Under more primitive conditions the typical, individual income, as we have just seen, was made up of several indistinct parts. For his labor he received wages; for his land, rent; for his capital, interest; and for his business skill, profits. He had, at the best, but a hazy notion of the size of each share. The same situation still holds in agriculture. No farmer can estimate even with any degree of accuracy just what portion of his yearly income ought to be attributed to wages, to rent, to interest, or to business ability; and no one else can do it for him; for the four factors, being embodied in one person, are inseparable. In most other productive lines no such difficulty is encountered. There, we can usually determine what portion of the product each factor gets, though the problem of how much each factor ought to get still remains unsolved. There, for example, the wages of the laborer approximates his total income. His returns in the form of rent or interest are likely to be comparatively small. Likewise, to a less degree, the income of the landowner (not farmer) is rent; of the capitalist, interest; and of the enterpriser, profits.

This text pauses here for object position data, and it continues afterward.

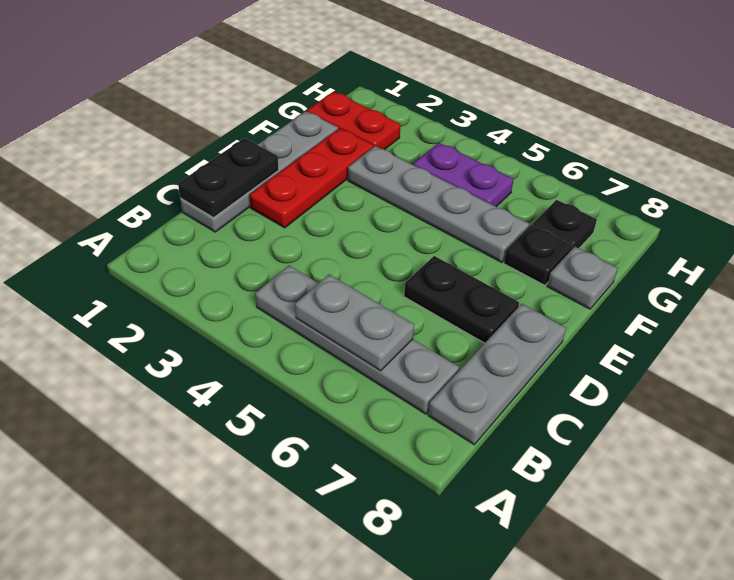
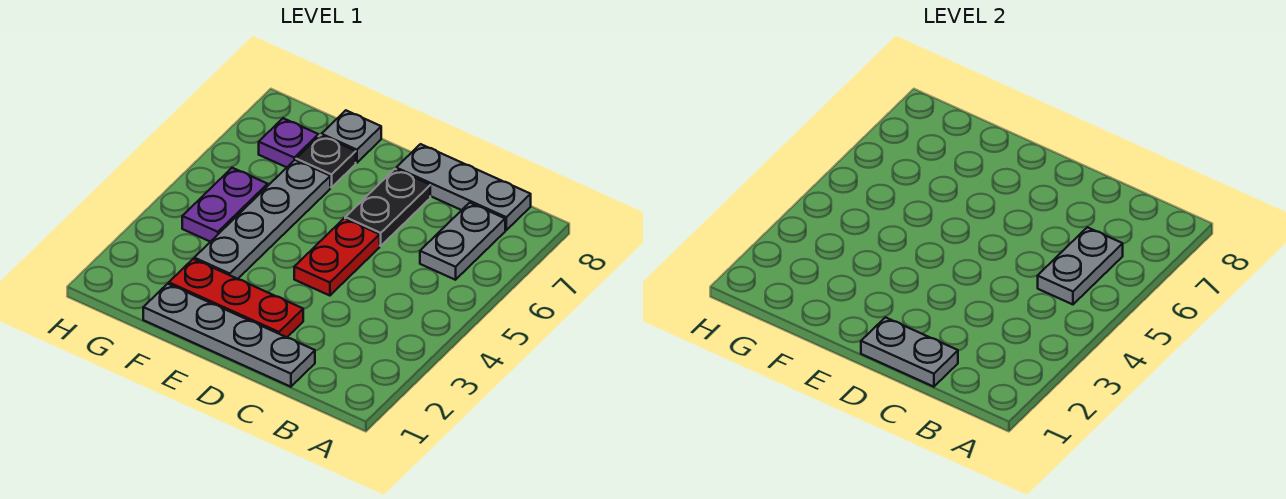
grey 1x4 plate [255,266,459,414] -> grey 1x2 plate [420,203,505,280]
black 1x2 plate [178,138,279,217] -> grey 1x2 plate [861,317,958,387]
red 1x2 plate [307,92,401,149] -> red 1x2 plate moved to [294,218,380,296]
black 1x1 plate [533,200,597,249] -> purple 1x1 plate [259,118,318,167]

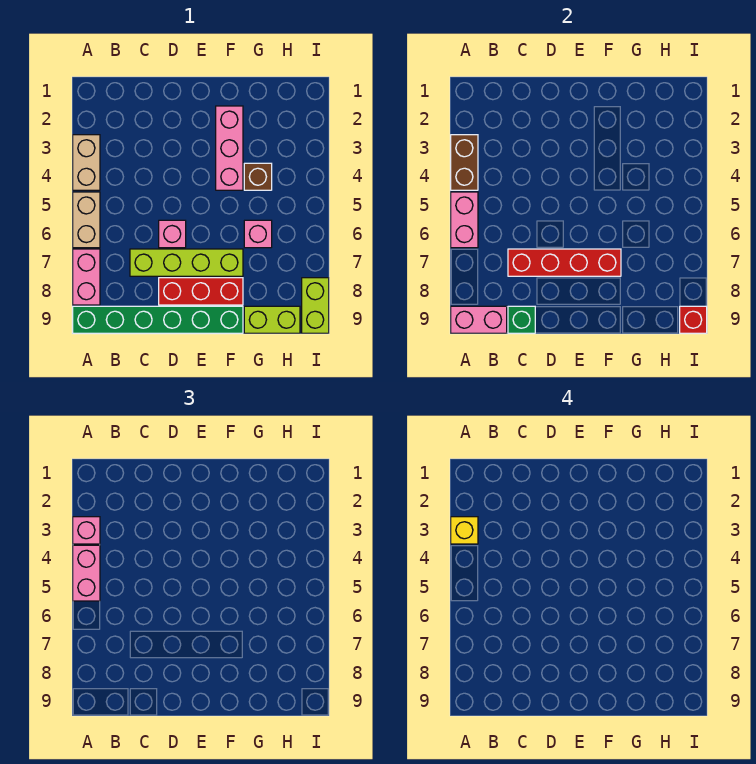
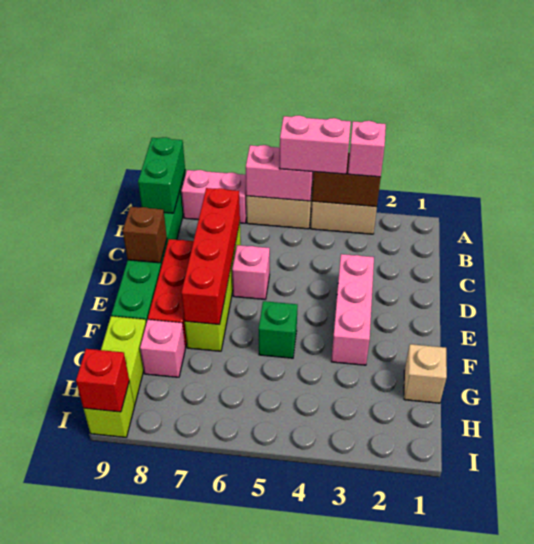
yellow 1x1 brick [451,517,478,544] -> none
pink 1x2 brick [451,306,507,333] -> green 1x2 brick [138,137,185,213]
green 1x1 brick [508,306,535,333] -> green 1x1 brick moved to [259,301,298,358]
pink 1x3 brick [216,106,243,190] -> pink 1x3 brick turned to [331,254,374,365]
none -> tan 1x1 brick [404,344,447,403]
brown 1x1 brick [244,163,272,190] -> brown 1x1 brick moved to [123,207,167,263]
pink 1x1 brick [244,220,272,248] -> pink 1x1 brick moved to [140,320,185,377]
lime 1x2 brick [302,278,329,333] -> lime 1x1 brick [84,381,135,437]

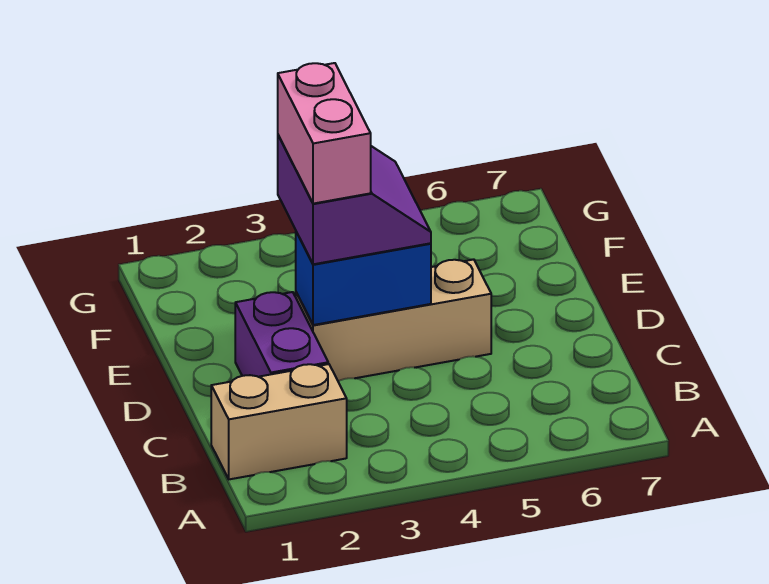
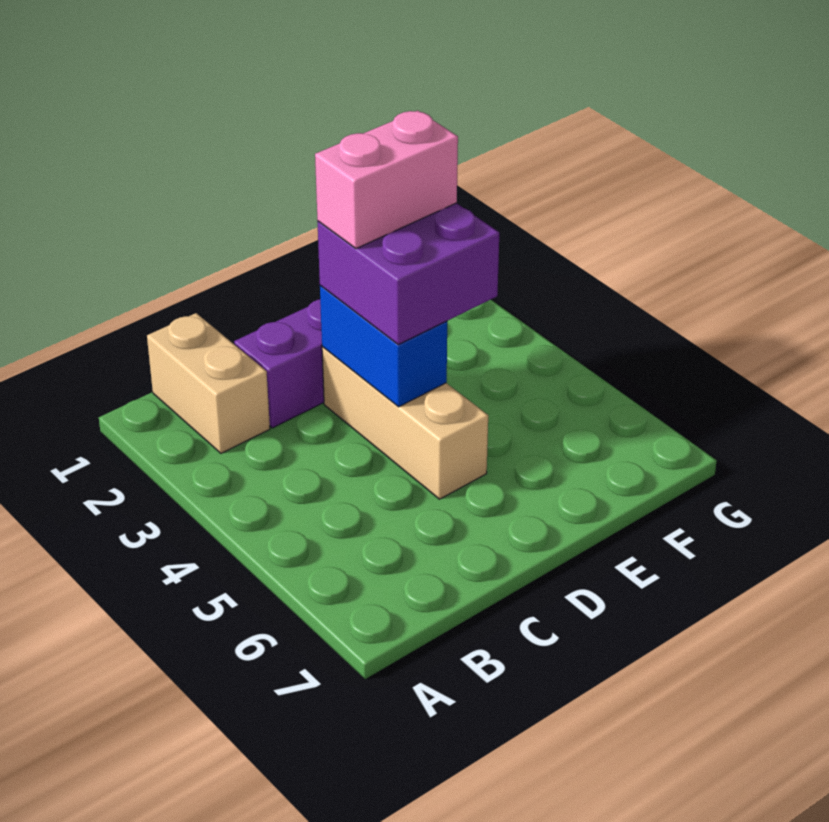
purple 2x2 slope [278,135,431,264] -> purple 2x2 brick [318,203,499,345]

Here we have the cause for distribution tending to become a class problem. Each group, having lost an interest in the shares of the other groups, strives to increase its own share at their expense. The result is mutual misunderstanding. Labor complains of the greediness of capital, while capital in turn complains of labor's unwarranted demands. Neither appreciates the part the landowner plays, while all three resent having to pay tribute to the enterpriser, whose duty it is to bring them together for productive labor.